**What you need to do:**
Show all lines of the entries in which the word "CIRCLE" is found.

**Records supplied:**
•••••
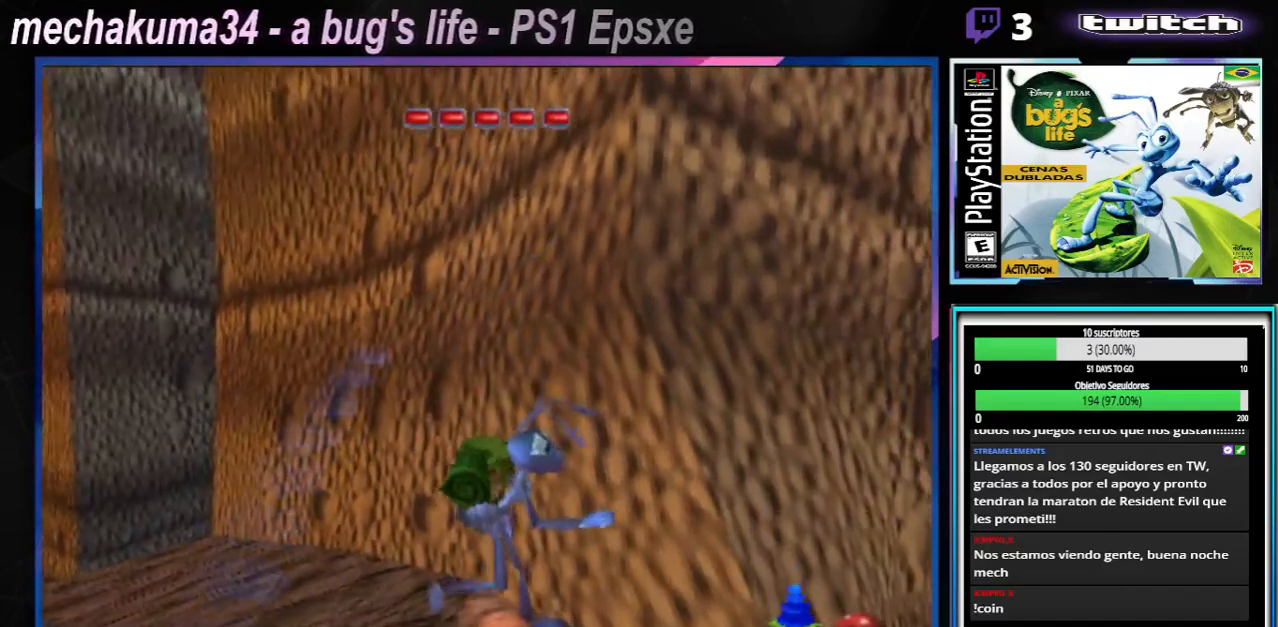
{"buttons": ["A"], "left_stick": "left", "right_stick": "center", "button_events": []}
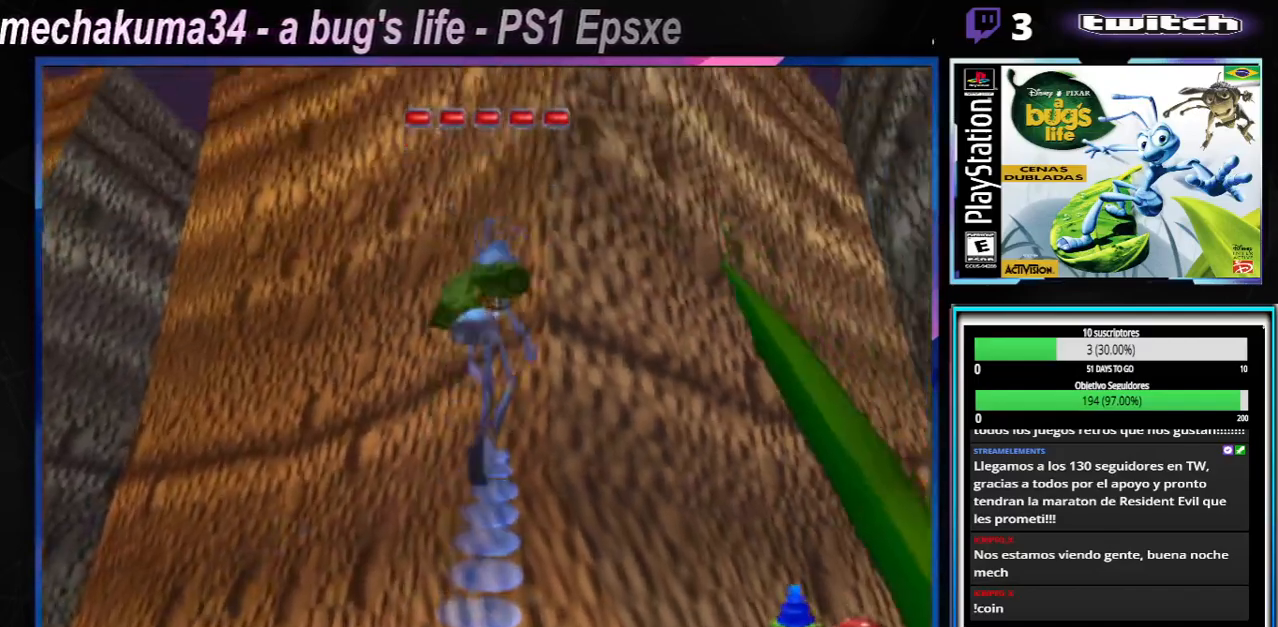
{"buttons": [], "left_stick": "center", "right_stick": "center", "button_events": [[100, "A", "up"]]}
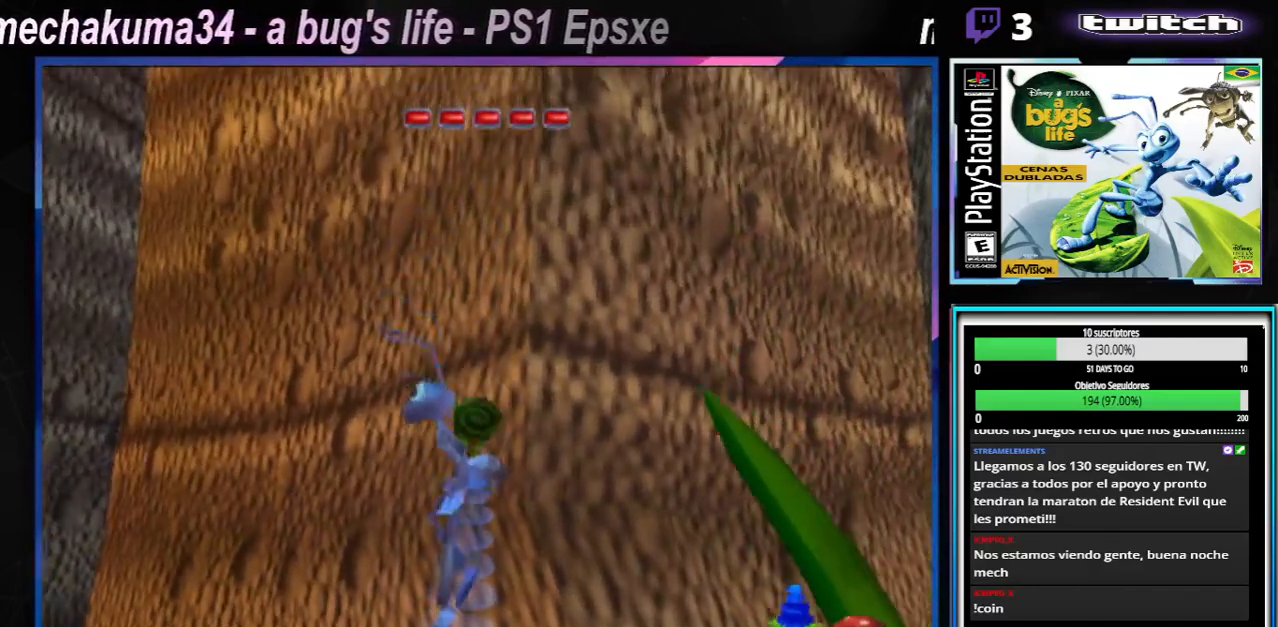
{"buttons": [], "left_stick": "right", "right_stick": "center", "button_events": []}
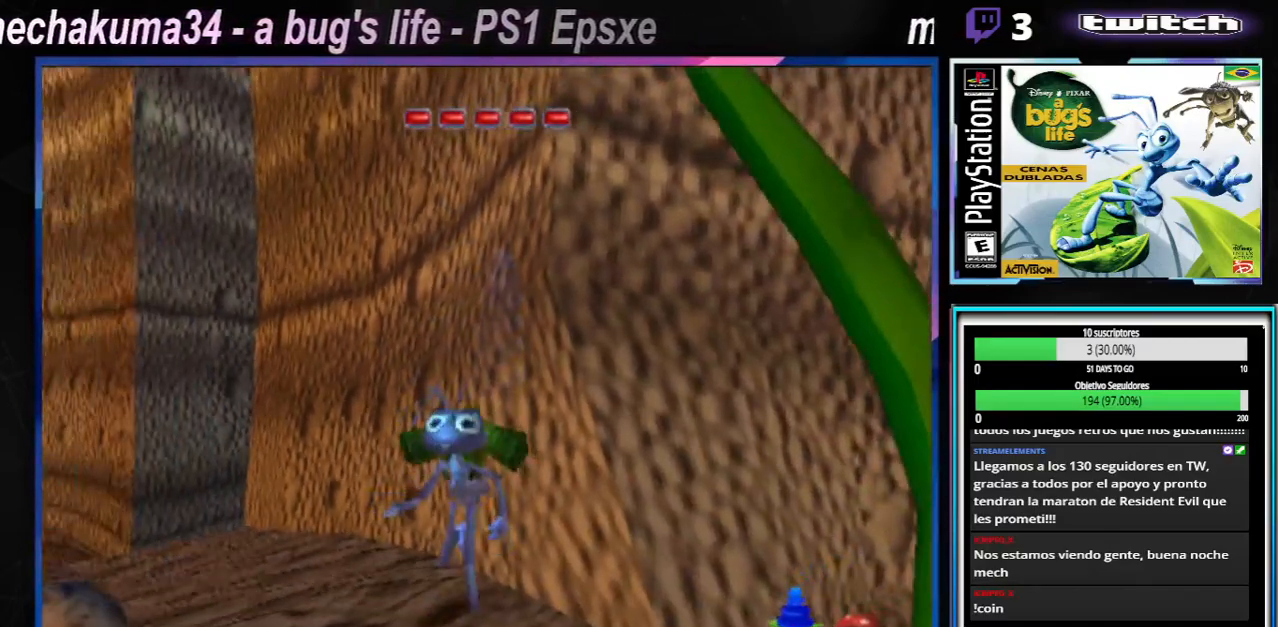
{"buttons": ["A"], "left_stick": "right", "right_stick": "center", "button_events": [[417, "A", "down"]]}
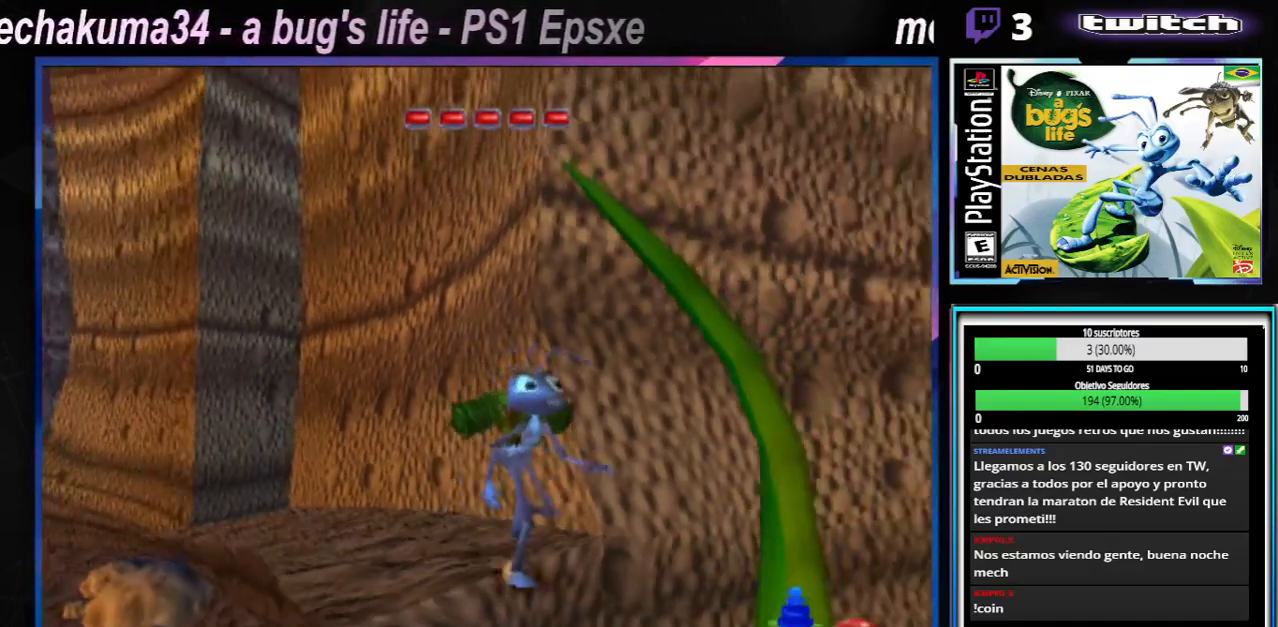
{"buttons": [], "left_stick": "right", "right_stick": "center", "button_events": [[300, "A", "up"]]}
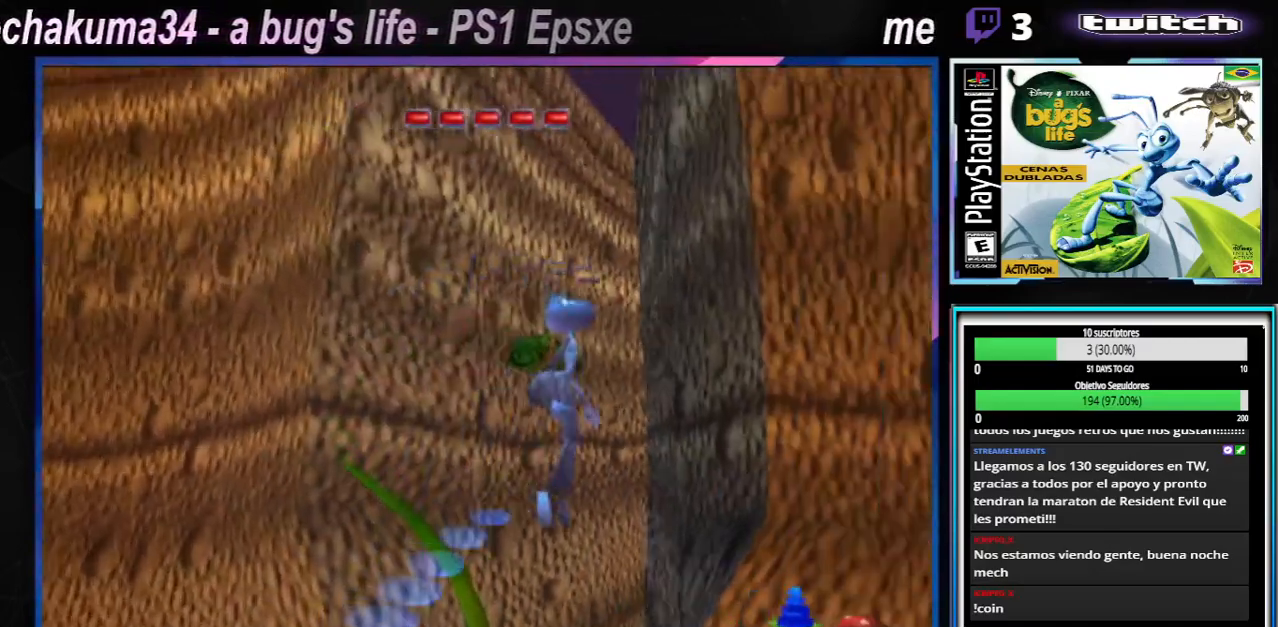
{"buttons": [], "left_stick": "right", "right_stick": "center", "button_events": [[34, "A", "down"], [468, "A", "up"]]}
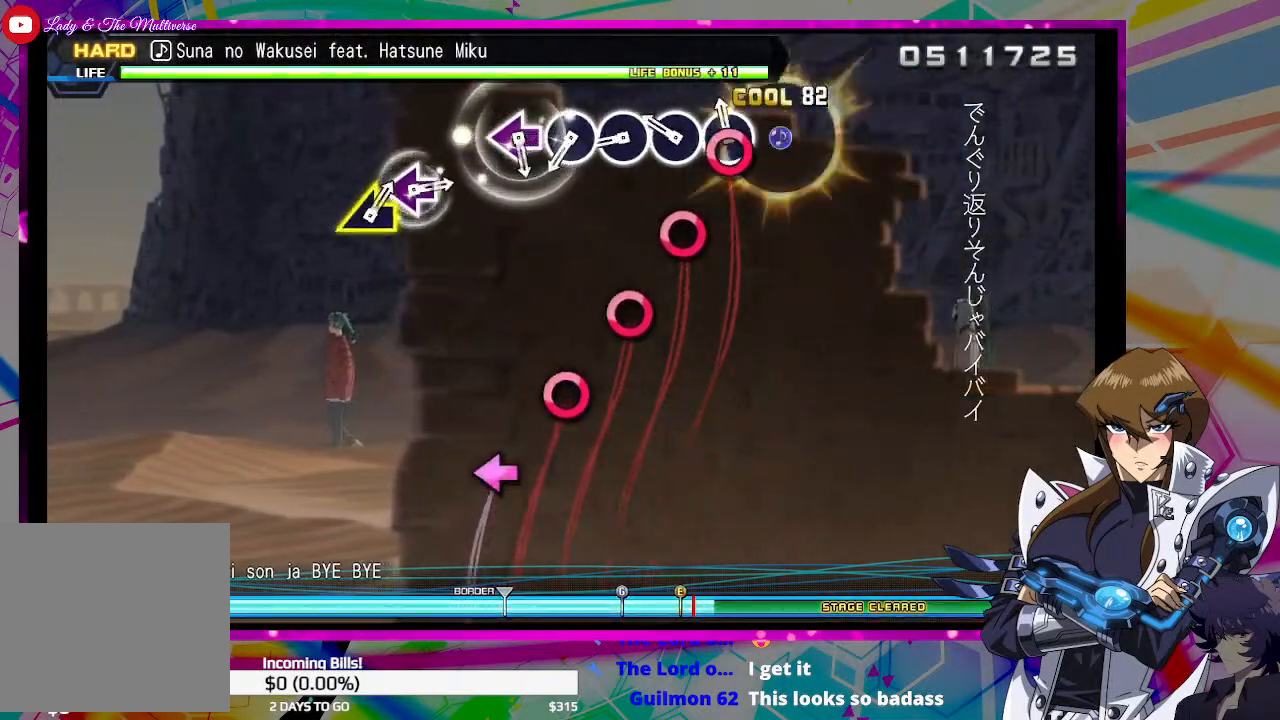
Gameplay with a controller (PlayStation layout); each line is a JSON object with the inputs held at the frame after it. "events" lists button and stick changes between this image and that frame as [ms after this image, input, new state], when the widget could be followed in between.
{"buttons": ["CIRCLE"], "left_stick": "center", "right_stick": "center", "events": [[67, "CIRCLE", "up"], [167, "CIRCLE", "down"], [233, "CIRCLE", "up"], [333, "CIRCLE", "down"], [400, "CIRCLE", "up"], [467, "CIRCLE", "down"]]}
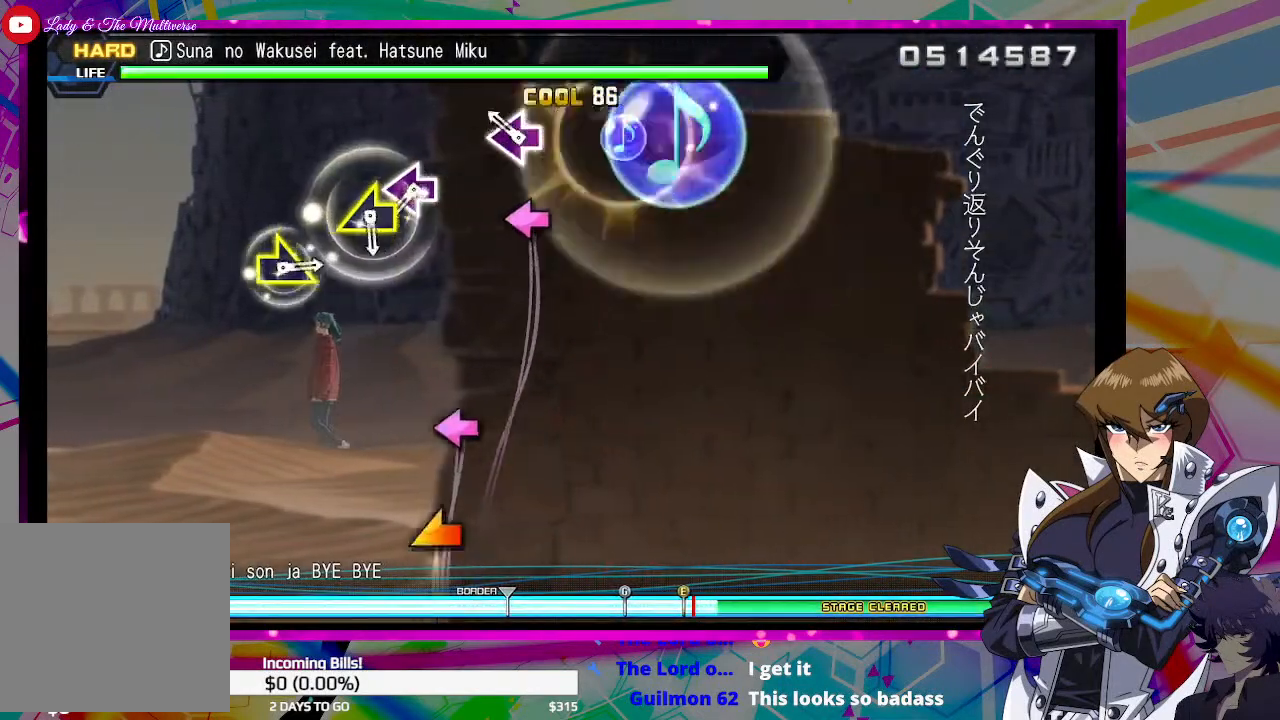
{"buttons": ["SQUARE"], "left_stick": "center", "right_stick": "center", "events": [[33, "CIRCLE", "up"], [167, "SQUARE", "down"], [200, "SQUARE", "up"], [467, "SQUARE", "down"]]}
•••••
**Exercise result:**
{"buttons": ["CIRCLE"], "left_stick": "center", "right_stick": "center", "events": [[67, "CIRCLE", "up"], [167, "CIRCLE", "down"], [233, "CIRCLE", "up"], [333, "CIRCLE", "down"], [400, "CIRCLE", "up"], [467, "CIRCLE", "down"]]}
{"buttons": ["SQUARE"], "left_stick": "center", "right_stick": "center", "events": [[33, "CIRCLE", "up"], [167, "SQUARE", "down"], [200, "SQUARE", "up"], [467, "SQUARE", "down"]]}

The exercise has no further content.